I stood in the self-checkout line at Target. There was an adorable, squishy baby sitting in the cart in front of me, an 18-month old it turns out. She was babbling and smiling and looking sparkly in that particular way that bald-headed babies have. She kept staring at me and I kept smiling at her. As her mom absent-mindedly handed her a veggie straw, I looked past this sweet baby, right at my own sweet baby.
2009 (18 months) and now (14 years) |
But damn I miss the days when I could plop her in the front of a cart and pick out her cute little swim suits and hold her close.
Parenting teenagers is hard. Harder than I expected. I'm a high school teacher; I get teenagers. But when they're your own, it's just different. I called my mom today to talk to her about a couple things I'm worried about and before I knew it, I was crying. I haven't cried to my mom about parenting since they were busy toddlers.
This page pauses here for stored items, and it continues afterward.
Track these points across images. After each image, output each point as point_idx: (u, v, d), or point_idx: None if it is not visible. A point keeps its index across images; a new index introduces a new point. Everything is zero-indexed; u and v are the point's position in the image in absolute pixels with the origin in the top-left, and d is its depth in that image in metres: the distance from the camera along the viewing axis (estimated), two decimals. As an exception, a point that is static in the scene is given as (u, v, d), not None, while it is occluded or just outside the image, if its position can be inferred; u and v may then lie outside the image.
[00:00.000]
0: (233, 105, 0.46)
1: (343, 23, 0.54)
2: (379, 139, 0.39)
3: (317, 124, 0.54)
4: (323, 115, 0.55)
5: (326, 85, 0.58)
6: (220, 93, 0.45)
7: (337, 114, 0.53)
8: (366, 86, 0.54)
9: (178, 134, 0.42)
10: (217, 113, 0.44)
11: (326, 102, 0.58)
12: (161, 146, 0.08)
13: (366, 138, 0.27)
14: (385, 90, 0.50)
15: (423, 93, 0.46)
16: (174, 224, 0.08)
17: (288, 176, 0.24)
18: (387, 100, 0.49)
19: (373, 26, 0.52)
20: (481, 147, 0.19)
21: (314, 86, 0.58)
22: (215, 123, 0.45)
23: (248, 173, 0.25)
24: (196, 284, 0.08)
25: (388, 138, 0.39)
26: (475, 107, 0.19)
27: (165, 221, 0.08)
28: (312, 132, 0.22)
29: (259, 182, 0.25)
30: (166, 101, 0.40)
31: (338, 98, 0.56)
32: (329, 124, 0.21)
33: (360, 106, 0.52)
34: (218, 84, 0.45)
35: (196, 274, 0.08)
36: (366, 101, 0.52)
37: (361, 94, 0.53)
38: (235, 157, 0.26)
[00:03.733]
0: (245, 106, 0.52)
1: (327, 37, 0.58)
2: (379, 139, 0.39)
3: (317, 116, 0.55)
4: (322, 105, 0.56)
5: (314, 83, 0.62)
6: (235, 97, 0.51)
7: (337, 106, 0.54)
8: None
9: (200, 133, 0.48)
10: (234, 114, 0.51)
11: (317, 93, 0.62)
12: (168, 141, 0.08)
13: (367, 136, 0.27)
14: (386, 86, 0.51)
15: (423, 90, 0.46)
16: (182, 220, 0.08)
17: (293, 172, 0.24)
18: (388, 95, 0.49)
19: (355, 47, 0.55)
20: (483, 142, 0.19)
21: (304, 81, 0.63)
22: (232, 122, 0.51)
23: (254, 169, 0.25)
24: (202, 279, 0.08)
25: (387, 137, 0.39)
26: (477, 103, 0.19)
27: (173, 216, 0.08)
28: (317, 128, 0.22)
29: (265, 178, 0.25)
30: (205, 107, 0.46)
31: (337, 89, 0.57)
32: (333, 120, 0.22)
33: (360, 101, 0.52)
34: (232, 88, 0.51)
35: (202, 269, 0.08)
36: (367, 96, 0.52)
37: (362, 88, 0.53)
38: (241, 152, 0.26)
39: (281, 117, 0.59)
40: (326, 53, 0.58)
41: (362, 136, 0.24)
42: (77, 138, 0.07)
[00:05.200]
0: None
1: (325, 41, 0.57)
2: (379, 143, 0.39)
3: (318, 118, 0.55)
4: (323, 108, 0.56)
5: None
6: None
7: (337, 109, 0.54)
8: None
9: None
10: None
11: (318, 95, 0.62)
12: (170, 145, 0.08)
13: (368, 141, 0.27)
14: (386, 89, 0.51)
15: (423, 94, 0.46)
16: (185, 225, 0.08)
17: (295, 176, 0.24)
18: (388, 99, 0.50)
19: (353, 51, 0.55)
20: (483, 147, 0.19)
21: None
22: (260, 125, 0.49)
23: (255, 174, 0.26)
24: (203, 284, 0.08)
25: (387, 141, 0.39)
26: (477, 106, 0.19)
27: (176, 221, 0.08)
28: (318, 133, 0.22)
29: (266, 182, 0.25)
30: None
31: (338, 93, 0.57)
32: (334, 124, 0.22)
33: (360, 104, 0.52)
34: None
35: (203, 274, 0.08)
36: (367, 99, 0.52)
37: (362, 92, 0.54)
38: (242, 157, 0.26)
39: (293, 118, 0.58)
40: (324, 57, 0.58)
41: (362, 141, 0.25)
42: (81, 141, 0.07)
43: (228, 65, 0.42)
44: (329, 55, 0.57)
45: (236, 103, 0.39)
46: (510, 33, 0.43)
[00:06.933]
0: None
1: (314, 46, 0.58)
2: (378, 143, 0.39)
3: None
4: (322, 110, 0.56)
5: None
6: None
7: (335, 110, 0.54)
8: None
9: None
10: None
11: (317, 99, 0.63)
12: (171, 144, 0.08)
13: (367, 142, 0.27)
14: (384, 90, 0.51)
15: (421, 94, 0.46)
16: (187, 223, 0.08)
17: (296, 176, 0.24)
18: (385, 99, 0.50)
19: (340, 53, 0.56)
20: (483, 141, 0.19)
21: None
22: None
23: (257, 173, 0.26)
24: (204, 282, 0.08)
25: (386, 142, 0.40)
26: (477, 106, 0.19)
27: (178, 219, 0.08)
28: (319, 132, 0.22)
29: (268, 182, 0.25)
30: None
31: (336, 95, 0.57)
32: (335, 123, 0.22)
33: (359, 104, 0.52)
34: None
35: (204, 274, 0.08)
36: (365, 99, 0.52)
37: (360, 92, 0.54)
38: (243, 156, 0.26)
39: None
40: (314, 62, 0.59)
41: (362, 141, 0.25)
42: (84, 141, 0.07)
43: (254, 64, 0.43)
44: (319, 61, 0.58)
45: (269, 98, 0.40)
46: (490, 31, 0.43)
Somehow, everything feels so Important right now. I've got four years left to impart the lessons and the values and the confidence and the relationships and the study habits and the self-reliance and the...
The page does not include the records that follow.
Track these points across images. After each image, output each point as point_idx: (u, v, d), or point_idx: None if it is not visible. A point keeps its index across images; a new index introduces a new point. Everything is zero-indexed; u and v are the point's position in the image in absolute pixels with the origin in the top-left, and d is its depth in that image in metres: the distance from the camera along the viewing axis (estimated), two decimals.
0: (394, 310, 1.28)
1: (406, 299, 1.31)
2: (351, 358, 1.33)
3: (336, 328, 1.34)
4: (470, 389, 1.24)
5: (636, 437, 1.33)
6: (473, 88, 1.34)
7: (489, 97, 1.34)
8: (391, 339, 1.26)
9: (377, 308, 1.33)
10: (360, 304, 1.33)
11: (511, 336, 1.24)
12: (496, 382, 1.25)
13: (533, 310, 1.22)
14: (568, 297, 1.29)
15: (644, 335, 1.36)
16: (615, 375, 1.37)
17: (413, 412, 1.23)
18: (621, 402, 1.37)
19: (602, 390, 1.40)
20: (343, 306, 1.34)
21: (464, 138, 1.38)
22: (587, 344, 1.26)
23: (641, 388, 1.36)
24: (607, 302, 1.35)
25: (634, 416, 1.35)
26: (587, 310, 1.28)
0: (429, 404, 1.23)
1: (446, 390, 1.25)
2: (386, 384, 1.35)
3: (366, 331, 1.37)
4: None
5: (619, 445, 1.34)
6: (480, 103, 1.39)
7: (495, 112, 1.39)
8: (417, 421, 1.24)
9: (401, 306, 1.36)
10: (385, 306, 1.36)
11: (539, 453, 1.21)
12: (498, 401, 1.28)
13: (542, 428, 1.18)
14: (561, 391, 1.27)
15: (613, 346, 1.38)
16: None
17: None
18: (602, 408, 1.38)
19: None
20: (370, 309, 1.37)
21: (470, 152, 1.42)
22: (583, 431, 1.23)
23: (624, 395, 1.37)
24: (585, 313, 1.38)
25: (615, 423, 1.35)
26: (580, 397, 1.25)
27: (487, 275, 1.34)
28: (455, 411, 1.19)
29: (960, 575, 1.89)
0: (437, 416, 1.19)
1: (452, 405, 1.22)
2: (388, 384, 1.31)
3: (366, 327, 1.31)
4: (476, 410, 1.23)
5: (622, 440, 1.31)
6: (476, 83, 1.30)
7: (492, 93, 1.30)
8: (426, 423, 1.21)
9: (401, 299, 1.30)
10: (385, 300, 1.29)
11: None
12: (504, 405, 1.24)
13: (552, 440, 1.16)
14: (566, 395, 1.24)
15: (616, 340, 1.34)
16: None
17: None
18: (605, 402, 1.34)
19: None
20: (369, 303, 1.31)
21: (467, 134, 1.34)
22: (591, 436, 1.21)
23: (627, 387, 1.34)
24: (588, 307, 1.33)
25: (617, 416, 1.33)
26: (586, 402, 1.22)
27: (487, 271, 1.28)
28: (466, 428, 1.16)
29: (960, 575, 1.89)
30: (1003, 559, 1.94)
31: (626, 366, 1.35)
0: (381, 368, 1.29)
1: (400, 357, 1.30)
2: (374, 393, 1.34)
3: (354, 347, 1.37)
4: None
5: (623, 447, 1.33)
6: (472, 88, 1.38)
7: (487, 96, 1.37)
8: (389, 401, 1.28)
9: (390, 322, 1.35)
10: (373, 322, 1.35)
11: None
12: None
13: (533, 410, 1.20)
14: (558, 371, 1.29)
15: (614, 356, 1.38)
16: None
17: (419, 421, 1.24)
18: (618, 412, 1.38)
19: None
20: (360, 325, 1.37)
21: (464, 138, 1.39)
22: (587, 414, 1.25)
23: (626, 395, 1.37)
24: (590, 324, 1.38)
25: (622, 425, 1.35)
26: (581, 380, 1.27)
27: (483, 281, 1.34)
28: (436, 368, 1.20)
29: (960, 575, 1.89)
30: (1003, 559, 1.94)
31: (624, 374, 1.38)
You see what I mean? I know that realistically Greg and I have been working on these things all along. Of course we have. But somehow it felt easier when they were underfoot all the time (if you are a parent of toddlers, I know that sentence makes you want to punch me in the face. I get it). Now, they spend hours (days) in their bedrooms. I have to bribe them to go get ice cream with me. They do their own laundry, make their own meals, and have whole lives apart from us. As they should.
I'm left cherishing the moments. Reminding myself to listen on the rare occasions they feel like blabbing (even if it's in the middle of the show I'm watching). I want to press pause because in six months they'll have their temps, and then their license and I know it's just going to be on warp speed from there.
Luckily, I still have Justin. And the dog.